[EM] Trees and single-winner methods

Juho juho4880 at yahoo.co.uk
Wed Mar 14 22:45:08 PDT 2007


On Mar 14, 2007, at 19:23 , Chris Benham wrote:

> Juho wrote:
>
>> Here's one more election method for you to consider....
>>
>> Let's start from a Condorcet method (it doesn't matter much which   
>> one). Then we allow the candidates to form groups. Each group will  
>> be  handled as if it was a single candidate.
>>
>
> I reject this on the same grounds that I reject the "candidate  
> withdrawal option" (in say IRV) and
> "Asset Voting":  I am only interested in single-winner methods  
> where the result is purely determined
> (as far as possible) by voters voting, and not by the machinations  
> of candidates/parties.
>
> Chris Benham

That sounds quite strict. The voters still have all the power  
although the algorithm threats different candidates slightly  
different (depending on what the candidate tree looks like). A  
majority of the voters can pick any candidate they want.

Note that it is very typical in elections that the parties will  
decide on what candidates will be offered to the voters to choose  
from in any case. So the parties will have some impact in most  
elections anyway. They may arrange preliminaries, decide if they  
nominate more than one candidate etc.

How about multi-winner elections - do you say that open and closed  
list elections are no good and only flat candidate structures like in  
STV, are ok?

I see candidate withdrawal related problems to be quite different  
from what I see in the proposed three based method. The biggest  
problem I see in candidate withdrawal is that if the person/group  
that makes the decision on withdrawal already knows the given votes,  
then it is possible to decide the winner in a small group, partially  
bypassing the opinions that the voters expressed in the ballots. This  
also opens the door to horse trading or even blackmailing. The  
proposed method at least is based on giving full information to the  
voters already before the election and letting the voters decide.

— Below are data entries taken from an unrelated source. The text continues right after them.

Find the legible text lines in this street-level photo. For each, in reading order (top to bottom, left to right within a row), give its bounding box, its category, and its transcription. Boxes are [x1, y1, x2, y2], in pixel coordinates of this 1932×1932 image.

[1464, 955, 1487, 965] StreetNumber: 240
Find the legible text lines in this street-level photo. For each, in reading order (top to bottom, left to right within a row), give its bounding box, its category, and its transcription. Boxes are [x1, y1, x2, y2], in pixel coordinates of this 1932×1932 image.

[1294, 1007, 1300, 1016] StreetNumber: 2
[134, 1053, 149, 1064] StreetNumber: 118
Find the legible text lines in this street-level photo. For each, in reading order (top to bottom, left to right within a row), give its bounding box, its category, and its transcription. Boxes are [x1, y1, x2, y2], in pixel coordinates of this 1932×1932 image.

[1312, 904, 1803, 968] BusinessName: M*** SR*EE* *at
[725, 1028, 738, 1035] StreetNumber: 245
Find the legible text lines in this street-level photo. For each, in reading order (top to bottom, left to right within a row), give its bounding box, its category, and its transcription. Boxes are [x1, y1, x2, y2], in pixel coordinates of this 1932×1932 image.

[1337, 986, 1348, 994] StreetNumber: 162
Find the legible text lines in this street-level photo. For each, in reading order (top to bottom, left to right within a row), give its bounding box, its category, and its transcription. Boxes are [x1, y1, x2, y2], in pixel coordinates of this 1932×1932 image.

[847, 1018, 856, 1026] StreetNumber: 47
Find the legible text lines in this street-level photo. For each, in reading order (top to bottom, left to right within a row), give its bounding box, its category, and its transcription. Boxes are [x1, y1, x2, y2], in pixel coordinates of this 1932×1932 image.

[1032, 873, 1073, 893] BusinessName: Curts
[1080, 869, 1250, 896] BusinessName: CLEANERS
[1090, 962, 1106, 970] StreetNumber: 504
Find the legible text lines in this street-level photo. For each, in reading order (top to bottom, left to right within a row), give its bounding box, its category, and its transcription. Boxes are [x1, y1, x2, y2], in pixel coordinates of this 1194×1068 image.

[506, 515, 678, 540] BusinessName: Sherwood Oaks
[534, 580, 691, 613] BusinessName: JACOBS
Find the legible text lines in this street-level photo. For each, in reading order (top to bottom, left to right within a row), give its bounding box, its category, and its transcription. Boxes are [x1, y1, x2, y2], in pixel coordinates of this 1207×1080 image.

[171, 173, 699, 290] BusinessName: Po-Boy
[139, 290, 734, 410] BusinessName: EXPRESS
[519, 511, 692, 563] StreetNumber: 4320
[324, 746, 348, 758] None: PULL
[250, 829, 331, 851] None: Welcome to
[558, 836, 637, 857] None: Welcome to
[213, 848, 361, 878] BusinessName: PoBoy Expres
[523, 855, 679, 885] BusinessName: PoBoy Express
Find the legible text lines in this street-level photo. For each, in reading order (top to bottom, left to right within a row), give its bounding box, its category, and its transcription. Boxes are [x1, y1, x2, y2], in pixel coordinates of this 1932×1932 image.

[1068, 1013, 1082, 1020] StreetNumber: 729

Maybe you have some examples where the proposed method would behave  
in some unacceptable way. That would help evaluating what the method  
is good for.

Note that the main reason for proposing this method is to try to  
study methods that would bypass the strategy and method alternative  
jungle of the Condorcet group in a more radical way so that Condorcet  
like ranking based methods would be usable even in some badly  
strategic environments. For this reason I'l like to invite you all to  
point out also the potential strategic problems of the method.

Juho


P.S. The proposed candidate tree structure allows candidates to be  
arranged in many different ways. They could be grouped simply into  
parties in a two layer structure or the structure could be deeper. It  
is also possible that the structure would stay flat if no strategic  
voting is expected. One approach would be to arrange the candidates  
of one party into a list. We could mark the list [A B C D] and that  
would mean a binary tree structure ((((A B) C) D). This structure  
would favour the beginning part of the list (unless the voters  
clearly express that D is the best). Since the structure of the tree  
is visible to the voters they may make their decision on what to vote  
based on what the tree is like. => If some candidate is bundled with  
another one that I don't like, maybe I won't give my support to  
either of them. Probably the candidates are similar minded after all.  
The structure gives also useful information to the voters.